Пироженка распахивает халатик, обнажая перед Алешей свою пышную плоть.
– Есть на что поглядеть, милый, а? Я ведь замечаю, как мужики на меня смотрят. И вообще, к некрасивым привыкают, Алешенька.
– Ты вполне симпатичная.
– А вот теперь точно соврал. Я не дура, Алешенька, я все-все понимаю. Ничтожеству вроде меня не стоит рыпаться, верно? Просто нужно найти себе такую же серятину. Серого-серого мужичка, который не хватает с неба звезд. Он будет надежный, как золотой рубль, хозяйственный, рукастый. Запросто починит кран, наклеит обои. Будем ездить за покупками на его подержанной тачке. Проживем дружно и умрем в один день… Почему я влюбилась в тебя, знала же, что никогда не будем вместе!.. Але… шень… ка, женись на мне!!! Я на все готова! Хочешь, похудею? Правда-правда! Сяду на самую страшную диету, стану стройненькой, воздушной, как пятнадцатилетняя девочка!

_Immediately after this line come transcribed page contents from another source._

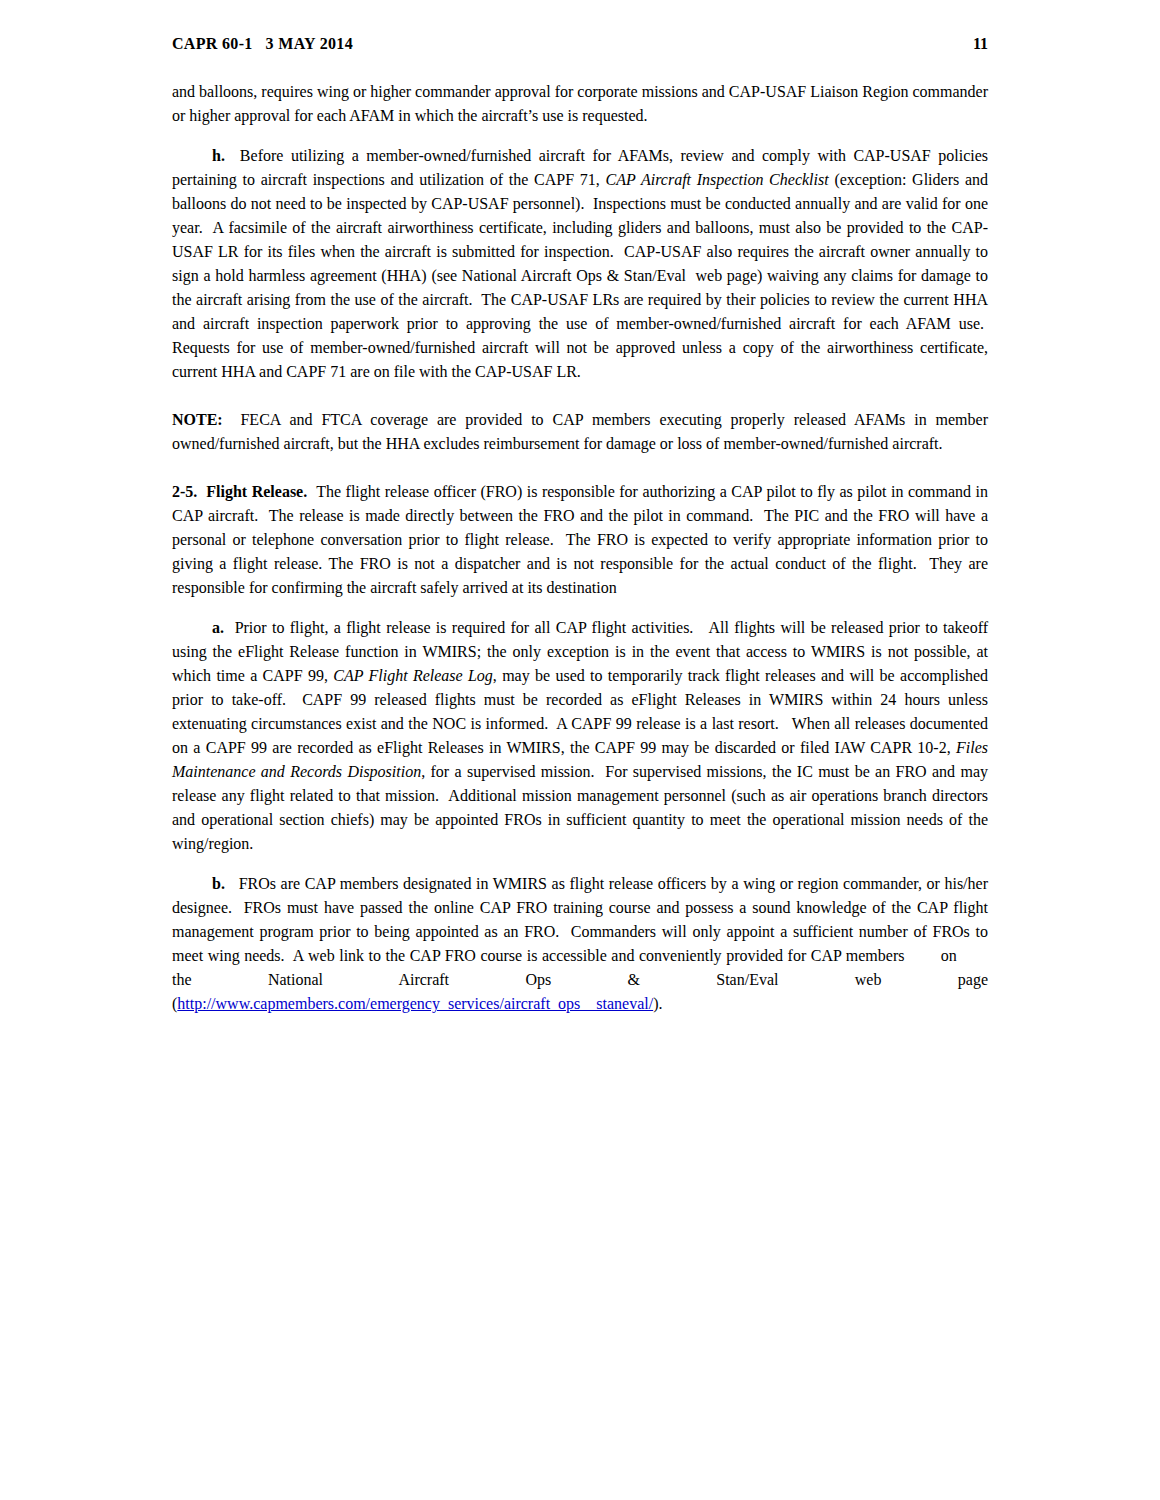CAPR 60-1 3 MAY 2014 11
and balloons, requires wing or higher commander approval for corporate missions and CAP-USAF Liaison Region commander or higher approval for each AFAM in which the aircraft’s use is requested.
h. Before utilizing a member-owned/furnished aircraft for AFAMs, review and comply with CAP-USAF policies pertaining to aircraft inspections and utilization of the CAPF 71, CAP Aircraft Inspection Checklist (exception: Gliders and balloons do not need to be inspected by CAP-USAF personnel). Inspections must be conducted annually and are valid for one year. A facsimile of the aircraft airworthiness certificate, including gliders and balloons, must also be provided to the CAP-USAF LR for its files when the aircraft is submitted for inspection. CAP-USAF also requires the aircraft owner annually to sign a hold harmless agreement (HHA) (see National Aircraft Ops & Stan/Eval web page) waiving any claims for damage to the aircraft arising from the use of the aircraft. The CAP-USAF LRs are required by their policies to review the current HHA and aircraft inspection paperwork prior to approving the use of member-owned/furnished aircraft for each AFAM use. Requests for use of member-owned/furnished aircraft will not be approved unless a copy of the airworthiness certificate, current HHA and CAPF 71 are on file with the CAP-USAF LR.
NOTE: FECA and FTCA coverage are provided to CAP members executing properly released AFAMs in member owned/furnished aircraft, but the HHA excludes reimbursement for damage or loss of member-owned/furnished aircraft.
2-5. Flight Release. The flight release officer (FRO) is responsible for authorizing a CAP pilot to fly as pilot in command in CAP aircraft. The release is made directly between the FRO and the pilot in command. The PIC and the FRO will have a personal or telephone conversation prior to flight release. The FRO is expected to verify appropriate information prior to giving a flight release. The FRO is not a dispatcher and is not responsible for the actual conduct of the flight. They are responsible for confirming the aircraft safely arrived at its destination
a. Prior to flight, a flight release is required for all CAP flight activities. All flights will be released prior to takeoff using the eFlight Release function in WMIRS; the only exception is in the event that access to WMIRS is not possible, at which time a CAPF 99, CAP Flight Release Log, may be used to temporarily track flight releases and will be accomplished prior to take-off. CAPF 99 released flights must be recorded as eFlight Releases in WMIRS within 24 hours unless extenuating circumstances exist and the NOC is informed. A CAPF 99 release is a last resort. When all releases documented on a CAPF 99 are recorded as eFlight Releases in WMIRS, the CAPF 99 may be discarded or filed IAW CAPR 10-2, Files Maintenance and Records Disposition, for a supervised mission. For supervised missions, the IC must be an FRO and may release any flight related to that mission. Additional mission management personnel (such as air operations branch directors and operational section chiefs) may be appointed FROs in sufficient quantity to meet the operational mission needs of the wing/region.
b. FROs are CAP members designated in WMIRS as flight release officers by a wing or region commander, or his/her designee. FROs must have passed the online CAP FRO training course and possess a sound knowledge of the CAP flight management program prior to being appointed as an FRO. Commanders will only appoint a sufficient number of FROs to meet wing needs. A web link to the CAP FRO course is accessible and conveniently provided for CAP members on the National Aircraft Ops & Stan/Eval web page (http://www.capmembers.com/emergency_services/aircraft_ops__staneval/).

– Не надо, Пироженка, – страдальчески кривясь, просит Алеша. – Прошу тебя…
– Але… шень… ка!.. – исступленно кричит Пироженка.

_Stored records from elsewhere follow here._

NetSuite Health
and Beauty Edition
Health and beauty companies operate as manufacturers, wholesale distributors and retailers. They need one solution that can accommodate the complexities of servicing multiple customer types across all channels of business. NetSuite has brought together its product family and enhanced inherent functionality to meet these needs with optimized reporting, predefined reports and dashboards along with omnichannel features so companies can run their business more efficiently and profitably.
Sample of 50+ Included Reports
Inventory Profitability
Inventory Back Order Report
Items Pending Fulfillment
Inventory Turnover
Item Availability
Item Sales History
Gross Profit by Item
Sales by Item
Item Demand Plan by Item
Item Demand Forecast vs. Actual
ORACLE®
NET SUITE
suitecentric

Ее опухшее лицо изуродовано рыданиями, тело бьет крупная дрожь, по щекам обильно, неостановимо текут слезы.
Алеша встает на колени рядом с ней.
– Пироженка, умоляю, не унижайся. Прости, я поступаю, как последняя сволочь.
– Я уже видела такое, – шмыгая носом, обреченно говорит Пироженка. – В каком-то кино.

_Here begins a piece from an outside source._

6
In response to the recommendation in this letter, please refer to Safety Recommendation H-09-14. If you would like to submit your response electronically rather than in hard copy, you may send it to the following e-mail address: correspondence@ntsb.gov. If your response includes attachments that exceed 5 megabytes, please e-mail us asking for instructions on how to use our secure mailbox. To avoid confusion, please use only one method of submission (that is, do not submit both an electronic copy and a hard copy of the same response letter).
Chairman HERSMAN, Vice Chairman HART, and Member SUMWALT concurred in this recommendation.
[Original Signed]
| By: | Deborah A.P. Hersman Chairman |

Она тяжело встает с колен, запахивает халатик, передернувшись точно от озноба.
– Давай будем просто любить друг друга, Алешенька.
– Вот и славненько, – Алеша с облегчением переводит дух. – Нам обоим нужно немножко успокоиться. Послушаем что-нибудь веселенькое, ладно?
Поднявшись на ноги, включает магнитолу – и комнату заполняет меццо-сопрано скрипок; следом торжественно-скорбно вступает хор. Человеческие голоса и оркестр постепенно обретают немыслимую мощь и, кажется, выбив потолок, световым столбом уходят в космос.
– Господи, Пироженка, это же «Реквием»! – слабым голосом произносит Алеша, глядя потерянно, точно его оглушили.
– Что, удивлен? – горько усмехается Пироженка. – Хорошо же ты меня знаешь, Алешенька. Да, это ты всегда был звездой – в школе, в институте, а я тупа и бездарна. Да, я торгую жвачкой, чипсами, шоколадками и газировкой в комке на трамвайной остановке. Но я слушаю Вольфганга Амадея Моцарта. Не ожидал, а?.. Я часто думаю о смерти, Алешенька. Я не пустоголовая кукла вроде твоей продажной Катьки… Помнишь? – это восьмая часть «Реквиема», «Лакримоза»:
Полон слез тот день,
Когда восстанет из праха
Чтобы быть осужденным, человек.
Так пощади его, Боже,
Милостивый Господи Иисусе,
Даруй им покой. Аминь.
– Пироженка, умоляю, когда сдохну, похорони меня под «Лакримозу»!
– Не болтай глупости. Еще неизвестно, кто кого похоронит.
– Да это я так, – криво и невесело ухмыляется Алеша. – Шутка.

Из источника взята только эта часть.